彼女は、古代遺跡都市では特例で冒険者見習いとして扱って貰えていたが、ここスベニでは年齢が足らないので冒険手ギルドには登録も出来ない。
特別申請をアルバートさんへお願いしなければと思っていたのだが、未だしていなかったのだ。
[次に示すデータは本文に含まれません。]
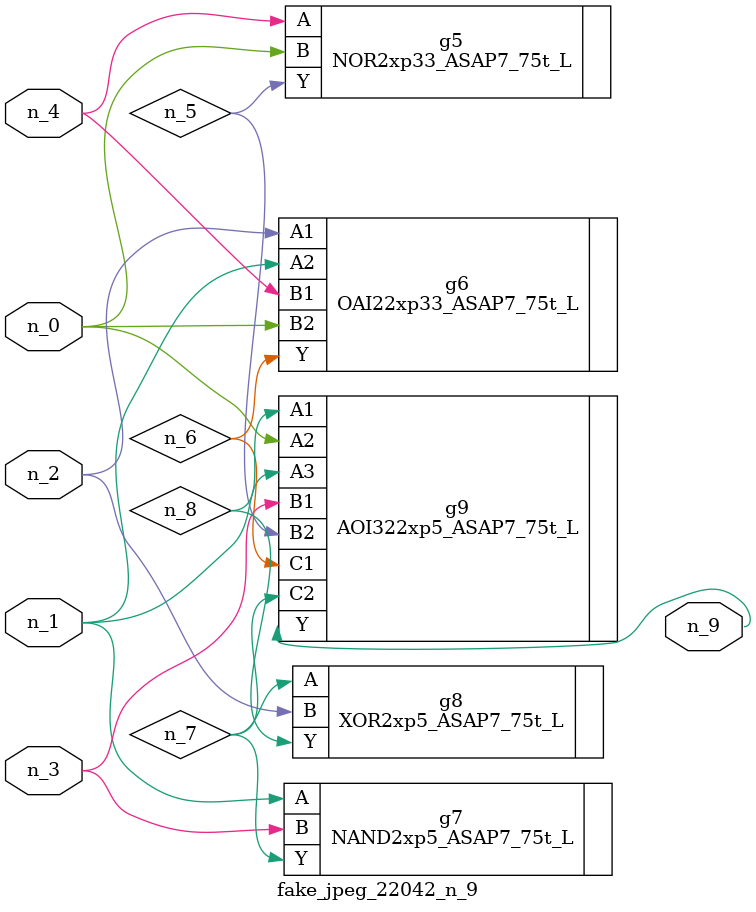
<source format=v>
module fake_jpeg_22042_n_9 (n_3, n_2, n_1, n_0, n_4, n_9);

input n_3;
input n_2;
input n_1;
input n_0;
input n_4;

output n_9;

wire n_8;
wire n_6;
wire n_5;
wire n_7;

NOR2xp33_ASAP7_75t_L g5 ( 
.A(n_4),
.B(n_0),
.Y(n_5)
);

OAI22xp33_ASAP7_75t_L g6 ( 
.A1(n_2),
.A2(n_1),
.B1(n_4),
.B2(n_0),
.Y(n_6)
);

NAND2xp5_ASAP7_75t_L g7 ( 
.A(n_1),
.B(n_3),
.Y(n_7)
);

XOR2xp5_ASAP7_75t_L g8 ( 
.A(n_7),
.B(n_2),
.Y(n_8)
);

AOI322xp5_ASAP7_75t_L g9 ( 
.A1(n_8),
.A2(n_0),
.A3(n_1),
.B1(n_3),
.B2(n_5),
.C1(n_6),
.C2(n_7),
.Y(n_9)
);


endmodule
</source>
「あと一つ、古代遺跡都市の冒険者ギルド・マスターから特例で、その狼人族の子を見習い登録してくれって要望があった」
「えっ? シラリアさんから?!」
「そうだ。だが、スベニの冒険者ギルドの規則は曲げられねぇ」
「……ですよね。仕方ないです」
「早合点するなジョー。でだ、商業ギルドとも相談したんだよ……冒険者ギルドでは登録出来ねぇが、商業ギルドなら見習い登録が出来るそうだ」
「成る程……そう言えば、パーティー"九ノ一"の面々とベルは、全員がメイド・ギルドの登録でしたね」
「そう言う事だ、ジョー。コロニのメイド・ギルドへの特別見習い登録はもう済ませてあるから、身分票を登録するだけだぞ」
「有り難うございます、アルバートさん。良かったなコロニ」
コロニは嬉しそうに笑う。
そして尻尾は激しく左右に振られ、ウメやヒタキらがコロニの頭を撫でている。
サクラも嬉しそうに彼女らの姿を見てから、俺の方へ振り返るとにっこりと微笑んだ。
よし、これでコロニをパーティーへ加えれば、何時でも居場所を知ることが出来る。
強力な危険察知能力を持つパサラも常に一緒だ。
そして最強のボディガードである神獣フェンリルも常に居る。
親馬鹿で過保護かもしれないが出来うる限りの事を、この子にはしてあげたいのだ。
会議室は喜びの笑い声が何時までも響き渡るのだった。